- [Texte]:
|---|
La technique du coup d’accordéon

Le coup d’accordéon est une technique du droit des affaires permettant le refinancement de la  société. Il peut arriver dans la vie d’une société, que celle-ci souhaite injecter de l’argent frais  dans ses fonds. Cela peut se faire à l’occasion de difficultés financières ou à l’occasion de  l’entrée au capital d’un nouvel actionnaire. Cette technique permet d’apurer les dettes via l’augmentation de capital et de donner une image comptable saine de l’entreprise. 

Tel le mouvement d’un accordéon se contractant puis s’étirant pour produire le son voulu, la  société va procéder à une réduction de capital, pouvant aller jusqu’à zéro, avant de procéder à  un apurement des dettes puis à une augmentation de capital. 

La société va réduire la valeur de ses titres et donc diminuer son capital social puis elle va émettre de nouveaux titres afin de l’augmenter. 

Le son qui en résulte redonne une santé financière à la société, pour les associés en revanche,  le coup d’accordéon peut parfois produire une fausse note. 

Un exemple de coup d’accordéon Ex : Une société dispose d’un capital social de 100 000€ sous la forme de 100 000 titres d’une valeur unitaire de 1€. Les dix associés de la société possèdent chacun 10% des parts de la société soit 10 000 parts. La société a contracté des dettes pour un montant de           50 000€. Afin de relancer la société, les associés décident de faire entrer au capital de cette dernière un investisseur qui exige toutefois que la dette soit réglée avant de procéder à son apport. Lors de la réduction de capital, la valeur unitaire d’un titre est divisée par deux. Ils ne valent plus que 0,50€. Le capital est donc réduit à 50 000€ (la moitié). Chaque associé est, à ce stade, toujours propriétaire de 10% des parts soit 10 000 titres. La perte de valeur de la mise de départ des associés étant une conséquence directe de la participation aux pertes.  L’argent résultant de la réduction du capital va permettre d’épurer la dette.  La société va entrer dans la seconde phase du procédé, elle va émettre 200 000 nouvelles parts sociales. Ces parts sont vendues pour 100 000€ à l’investisseur.  Le capital social sera maintenant de 150 000€, les dettes sont apurées et l’investisseur  détiendra 67% des parts de la société tandis que les 10 autres associés auront été dilués, leurs  droits passant de 10% à 3,3%.
|---|
(Entrées enregistrées)
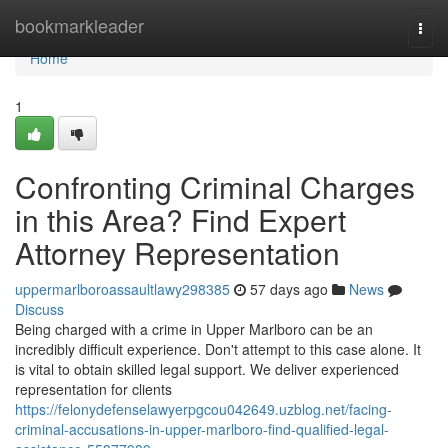
Home
bookmarkleader
Togg
navi
Home
1
Confronting Criminal Charges
in this Area? Find Expert
Attorney Representation
uppermarlboroassaultlawy298385
57 days ago
News
Discuss
Being charged with a crime in Upper Marlboro can be an
incredibly difficult experience. Don't attempt to this case alone. It
is vital to obtain skilled legal support. We deliver experienced
representation for clients
https://felonydefenselawyerpgcou042649.uzblog.net/facing-
criminal-accusations-in-upper-marlboro-find-qualified-legal-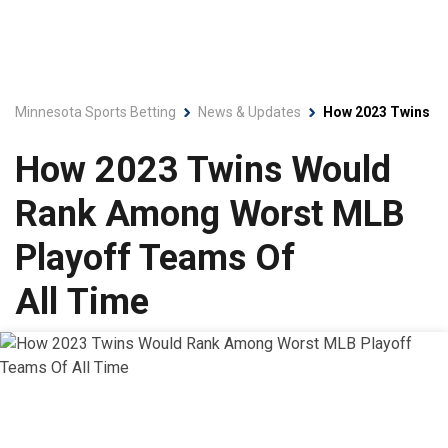
Minnesota Sports Betting
News & Updates
How 2023 Twins Wo
How 2023 Twins Would
Rank Among Worst MLB
Playoff Teams Of
All Time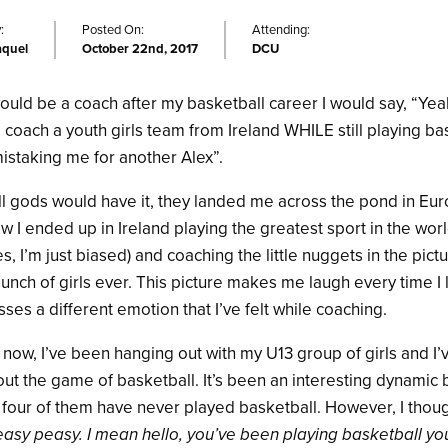
:
Posted On:
Attending:
aquel
October 22nd, 2017
DCU
 would be a coach after my basketball career I would say, “Yeah
d coach a youth girls team from Ireland WHILE still playing bas
mistaking me for another Alex”.
ll gods would have it, they landed me across the pond in Eu
how I ended up in Ireland playing the greatest sport in the wor
 I’m just biased) and coaching the little nuggets in the pic
bunch of girls ever. This picture makes me laugh every time I 
sses a different emotion that I’ve felt while coaching.
 now, I’ve been hanging out with my U13 group of girls and I
ut the game of basketball. It’s been an interesting dynamic 
 four of them have never played basketball. However, I though
 easy peasy. I mean hello, you’ve been playing basketball you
|---|
- [Consigne 1]:
Répondez à ces questions d'après le texte sur le coup d'accordéon :
(a) Jusqu'où la réduction de capital peut-elle aller ?
(b) Dans l'exemple, combien vaut un titre après la réduction de capital ?
(c) Quelle part de la société l'investisseur détient-il au terme de l'opération ?
- [Consigne 2]:
Reprenez le texte sur le coup d'accordéon à la suite de sa dernière phrase.
La liste ne sert à rien dans ce travail.

- [Votre réponse 1]:
(a) Elle peut aller jusqu'à zéro.
(b) Un titre ne vaut plus que 0,50 €.
(c) L'investisseur détient 67 % des parts de la société.

- [Votre réponse 2]:
I. La validité de la technique du coup d’accordéon comme méthode de refinancement

A. La réduction et l’augmentation du capital social

Le capital social d’une société doit faire l’objet d’une stipulation statutaire. Par principe on ne peut pas descendre le capital social en dessous du montant minimum légal. Toutefois, en cas de dettes contractées ou de manque de liquidités au sein de l’entreprise, le principe est la possibilité de réduire le capital en diminuant le nominal des actions si on l’augmente dans ses quantités initiales. Il s’agit de la technique du coup d’accordéon. 

Par exception, l’article L.224-2 du Code de commerce dispose toutefois que « le capital social  doit être de 37 000 € au moins. La réduction du capital social à un montant inférieur ne peut  être décidée que sous la condition suspensive d’une augmentation de capital destinée à amener  celui-ci à un montant au moins égal au montant prévu à l’alinéa précédent ».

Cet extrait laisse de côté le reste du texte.